BMI Research, a Fitch Group company, said that as per reports, construction of AWS' five new data centres in Mumbai has been completed ahead of schedule.
It added that the facilities will enter operations later in 2016 and enable Amazon to further its online retail presence in India as well as exploit demand for enterprise-class cloud computing services across the Indian sub-continent.
"However, AWS' plans depend on expansion of India's broadband infrastructure and further impediments to the creation of the government-sponsored BharatNet network will see the new facilities deprived of bandwidth and local accesses needed to realise a swift return on investment," the report said.
Services and connections would be retailed directly by Bharat Broadband Network Ltd (BBNL) but wholesale capacity and connectivity would also be offered to telecom carriers and data centre operators.
"As further delays to the BharatNet project arise, so risks to returns on investment in new large-capacity data centres will rise for global players such as AWS and IBM.
Meanwhile, the number of mobile internet users is surging ahead and a capacity crunch is anticipated," BMI Research said.

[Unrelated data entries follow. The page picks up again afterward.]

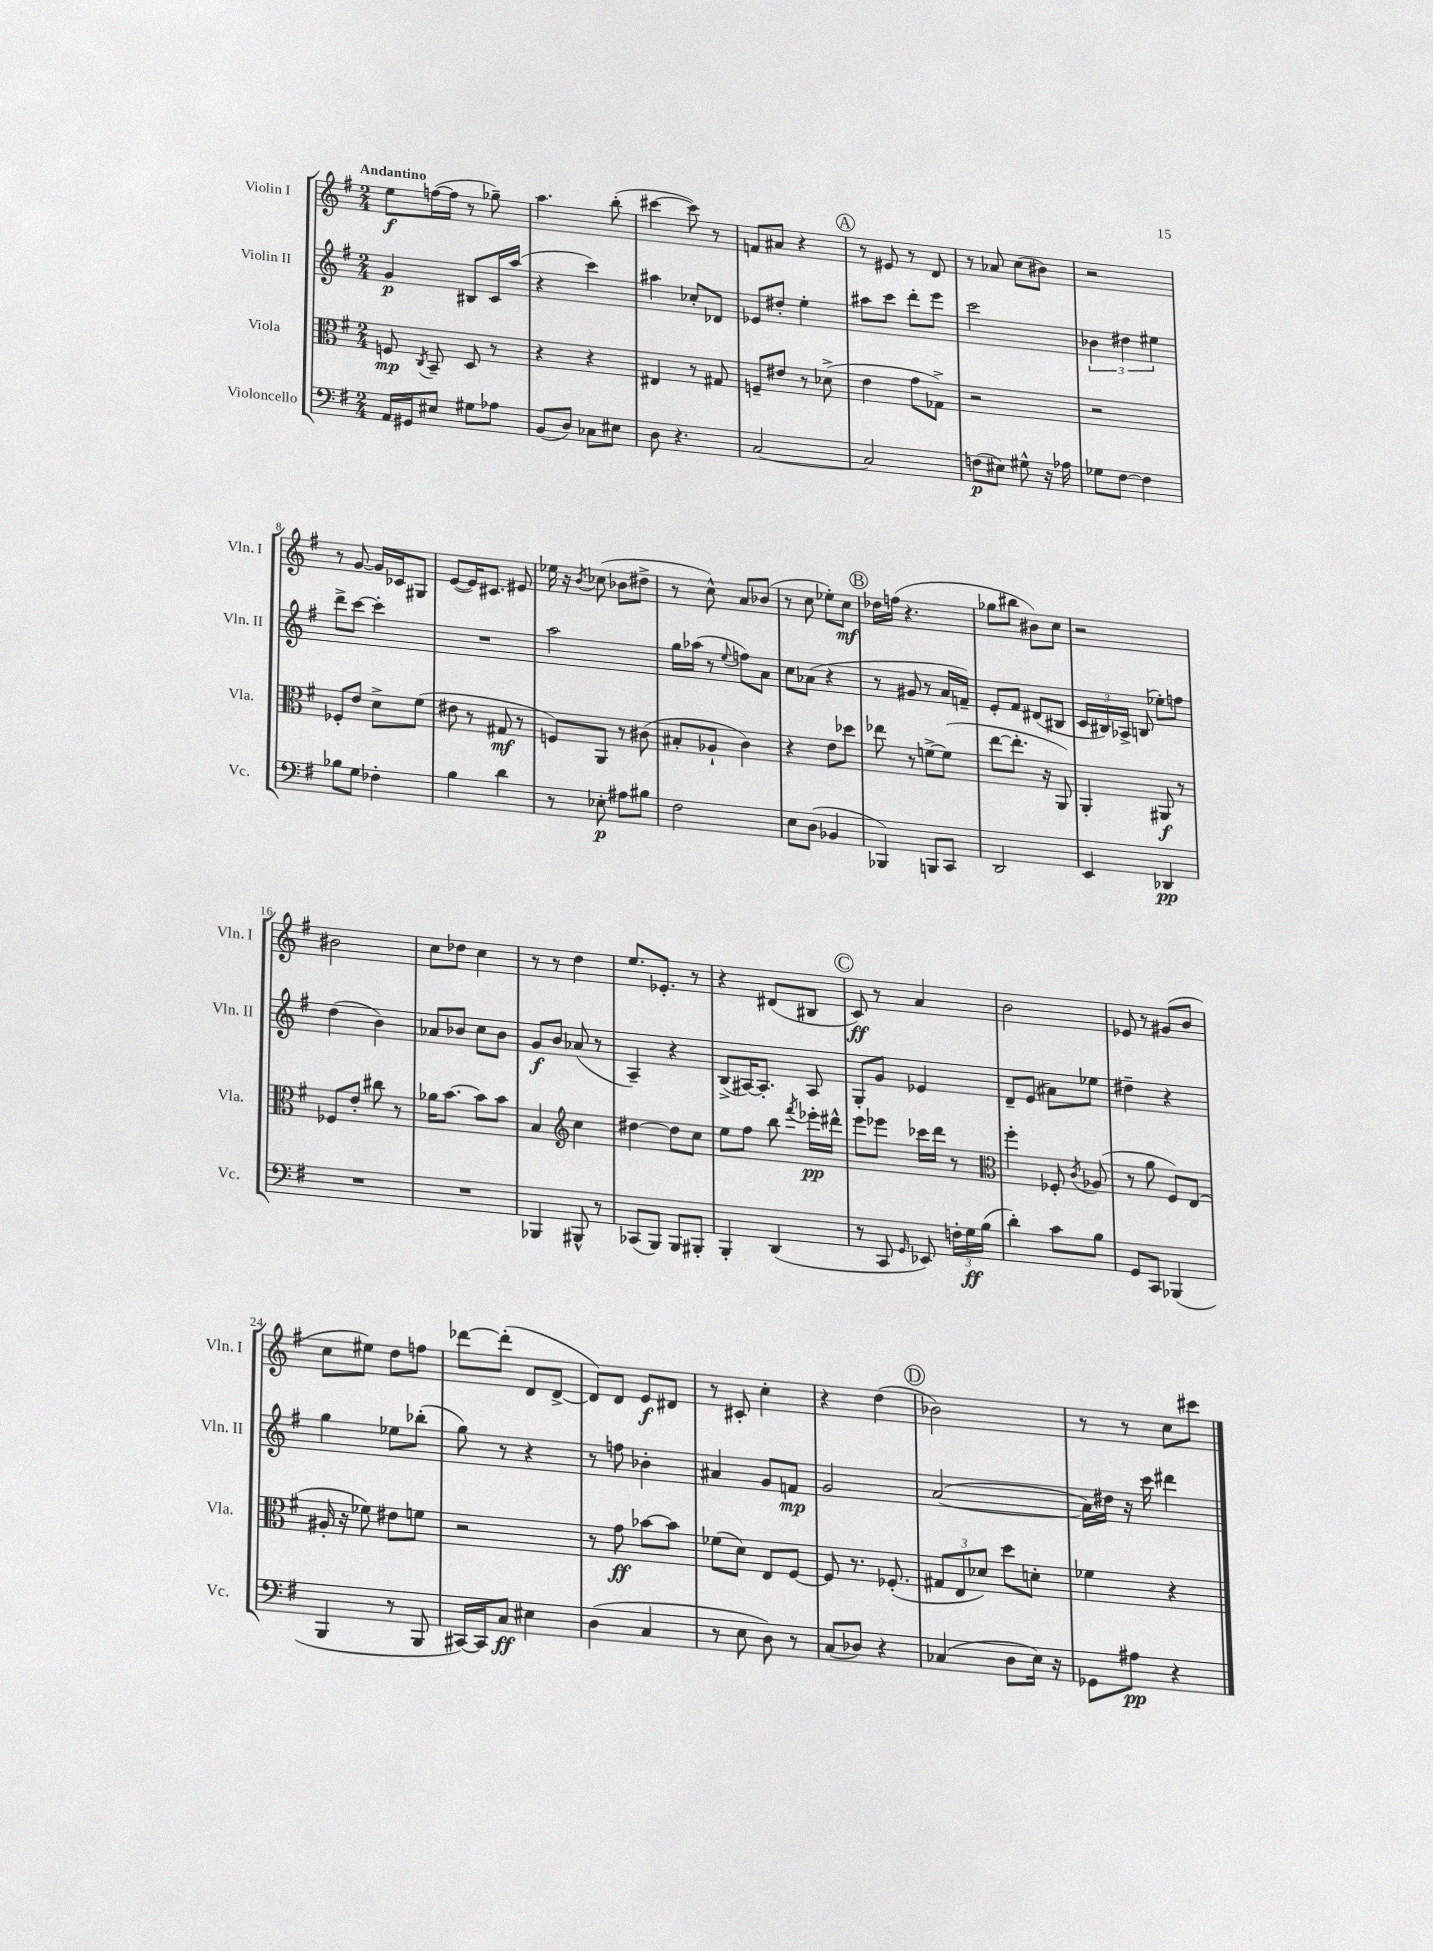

**kern	**kern	**kern	**kern
*staff4	*staff3	*staff2	*staff1
*clefF4	*clefC3	*clefG2	*clefG2
*k[f#]	*k[f#]	*k[f#]	*k[f#]
*M2/4	*M2/4	*M2/4	*M2/4
16AA	8F	4g	8ee
16GG#	.	.	.
.	8qC	.	.
8E#	8BB~	.	([16ff
.	.	.	16ff]
8G#	8D	8B#	8r
8A-	8r	16c	8gg-~)
.	.	(16aa	.
=	=	=	=
(8BB	4r	4r	4.aa
8D)	.	.	.
8C-	4r	4ccc)	.
8E#	.	.	(8bb'
=	=	=	=
8D	4E#	4aa#	[4ccc#
4.r	.	.	.
.	8r	8cc-'	8ccc#])
.	8G#	8d-	8r
=	=	=	=
[2C	8F~	8e-	8f
.	8e#	8dd#'	8a#
.	8r	4ee'	4r
.	(8d-^	.	.
=	=	=	=
2C]	4e	8aa#	8r
.	.	8ccc	8e#
.	8g	8ddd'	8r
.	8G-^)	8eee	8d
=	=	=	=
(8F	2r	2ccc	8r
8E#)	.	.	8a-
8G#^^	.	.	(8cc
16r	.	.	8b#)
16A-	.	.	.
=	=	=	=
8G-	2r	6b-	2r
[8F#	.	.	.
.	.	6dd#	.
4F#]	.	.	.
.	.	6ee#	.
=	=	=	=
8B-	8F-'	8ddd^	8r
8G	8e	[8ccc	[8g
4F-'	8d^	4ccc']	16g]
.	.	.	16c-
.	(8f#	.	8G#
=	=	=	=
4B	8e#	2r	([8e
.	8r	.	16e])
.	.	.	8.c#
4d	8G#	.	.
.	8r	.	8e#
=	=	=	=
8r	8F)	2aa	16ee-
.	.	.	16r
.	.	.	8qb
8E-'	8AA	.	(8cc-
8A#	8r	.	8b-
8B#	(8c#	.	8dd#^
=	=	=	=
2F#	8B#'	16gg	8r
.	.	(16aa-	.
.	8A-`	8r	8cc^^)
.	.	8qqee	.
.	4c)	8ff)	8a
.	.	8a	(8b-
=	=	=	=
8E	4r	8cc	8r
(8D	.	(8a-	8cc
4BB-	8e	4r	8ee-')
.	8dd-	.	8cc
=	=	=	=
4BBB-)	8ee-	8r	16dd-
.	.	.	(16ff
.	8r	8g#	4.r
8BBB	[8f^	8r	.
8CC	(8f]	16a	.
.	.	16f~)	.
=	=	=	=
2DD	[8ee	8e'	8gg-
.	8.ee']	8f#	8bb#
.	.	(8d#	8b#)
.	16r	.	.
.	8AA)	8B#	8cc
=	=	=	=
4EE	4AA'	24c	2r
.	.	24B#)	.
.	.	24A-^	.
.	.	(8B	.
4DD-	8AA#	8ee-')	.
.	8r	8ff	.
=	=	=	=
2r	8F-	(4dd	2b#
.	8e'	.	.
.	8cc#	4b)	.
.	8r	.	.
=	=	=	=
2r	16a-	8a-	8cc
.	[8.b	.	.
.	.	8b-	8dd-
.	8b]	8cc	4cc
.	8b	8b-	.
=	=	=	=
4BBB-	4B	8g	8r
.	.	8b	8r
*	*clefG2	*	*
8BBB#^^	4cc	(8a-	4dd
8r	.	8r	.
=	=	=	=
(8CC-	[4dd#	4A~)	8.ee
8BBB)	.	.	.
.	.	.	8.e-'
8BBB	8dd#]	4r	.
8BBB#'	8cc	.	8r
=	=	=	=
4BBB'	8ee	(8B^	4r
.	8ff#	[16A#)	.
.	.	8.A#']	.
(4DD	8bb	.	(8d#
.	8qfff#	.	.
.	16eee-'	8A#	8B#
.	16ddd#^^	.	.
=	=	=	=
8r	8eee	8G'	8c)
8CC	8eee-	8g	8r
16qqGG	.	.	.
8EE-)	16ccc-	4e-	4a
.	16ddd	.	.
24F'	8r	.	.
24G	.	.	.
(24B	.	.	.
=	=	=	=
*	*clefC3	*	*
4d')	4ff#'	8d~	2b
.	.	(8e	.
8c	8F-'	8a#)	.
.	8qc	.	.
8B	(8A-	8ee-	.
=	=	=	=
8GG	8r	4dd#~	8e-
8CC	8a	.	8r
(4BBB-	8F#)	4r	(8g#
.	(8E	.	8b
=	=	=	=
4BBB	16A#'	4gg	8cc
.	16r	.	.
.	8f-)	.	8ee#)
8r	8e#	8ee-	8dd
8BBB	8f	(8bb-'	8ff
=	=	=	=
[16CC#)	2r	8gg)	[8ddd-
16CC#]	.	.	.
8C	.	8r	(8ddd-']
4E#	.	4r	8d
.	.	.	[8d^
=	=	=	=
(4D	8r	8r	8d])
.	8g	8ff	8d
4C	[8b-	4b-'	8e
.	8b-]	.	8d#
=	=	=	=
8r	(8f-	4a#	8r
8E	8d)	.	8c#'
8D)	8E	8g	4cc'
8r	[8F#	8f	.
=	=	=	=
(8C	8F#]	2g	4r
8D-)	8.r	.	.
4r	.	.	(4dd
.	(8.F-'	.	.
=	=	=	=
(4C-	12G#	([2a	2b-)
.	12E	.	.
.	12d-)	.	.
8D	8dd	.	.
16E)	8d'	.	.
16r	.	.	.
=	=	=	=
8GG-	4f-	16a])	8r
.	.	16dd#	.
8A#	.	16r	8r
.	.	16ccc	.
4r	4r	4ddd#	8cc
.	.	.	8ccc#
==	==	==	==
*-	*-	*-	*-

The report said construction of the network was to be completed by the end of 2016 and AWS - along with rivals IBM and Microsoft - accelerated their plans to build data centres in this underserved market.
"However, their confidence now seems misplaced," it said. BMI Research said that in late 2015, the government said that the network would now not be completed before the end of 2018 at the earliest, as a three-fold rise in costs to Rs 720 billion meant that the state was struggling to bankroll the initiative.
"In February 2016, it was reported that the issue of rights of way had not been settled to private sector operators' satisfaction," it said.
The report added that private sector players want greater clarity on key matters such as who bears end-to-end responsibility for connectivity for quality of service and service-level agreements.
"These are commitments on which mission-critical bandwidth users such as AWS will need assurances before utilising any player's networks. Several months of discussions are envisaged as players look to create a standard and transparent rights of way agreement; as this will require approval from federal, state and local governments, a quick resolution should not be expected," the report stated.